Who is Brian Hickerson?

Brian Hickerson is a man Panettiere dated from 2018 to 2022. He was arrested multiple times on domestic violence charges during that period. Panettiere has described the relationship as "traumatic" and "brutal" and addresses it in her memoir as part of a broader account of circumstances where she lacked control over her own safety and story.

What Comes Next

The memoir drops May 19, 2026, and it will almost certainly generate another wave of coverage — particularly around the specifics she's held back from the promotional interviews. Coming-out disclosures ahead of memoir releases often function as the most digestible headline from a book full of more complicated material. In Panettiere's case, the bisexuality revelation is significant on its own terms, but it exists alongside accounts of childhood exploitation, addiction, domestic violence, and custody loss that are, if anything, harder to process.

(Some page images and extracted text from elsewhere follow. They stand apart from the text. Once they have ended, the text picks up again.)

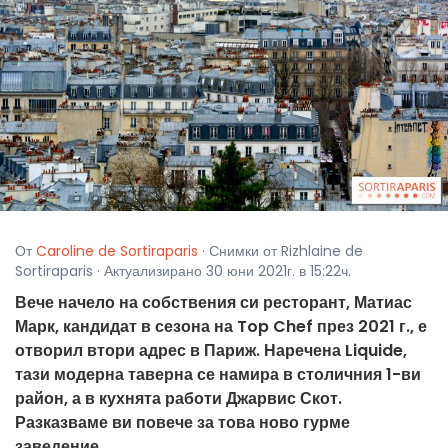
От
Caroline de Sortiraparis
· Снимки от Rizhlaine de
Sortiraparis · Актуализирано 30 юни 2021г. в 15:22ч.
Вече начело на собствения си ресторант, Матиас
Марк, кандидат в сезона на Top Chef през 2021 г., е
отворил втори адрес в Париж. Наречена Liquide,
тази модерна таверна се намира в столичния 1-ви
район, а в кухнята работи Джарвис Скот.
Разказваме ви повече за това ново гурме
заведение.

What Panettiere appears to be doing — deliberately and at some personal cost — is refusing to let any single piece of her story be extracted and consumed in isolation. By releasing everything at once, she's forcing a more complete picture of who she is and what she's survived. Whether the media ecosystem is capable of engaging with that complexity, rather than reducing her to a single headline, remains to be seen.

At 36, after a lifetime of being other people's product, Hayden Panettiere is finally authoring herself. This Is Me: A Reckoning is the formal record. The rest, she seems to be saying, is no one's business but hers.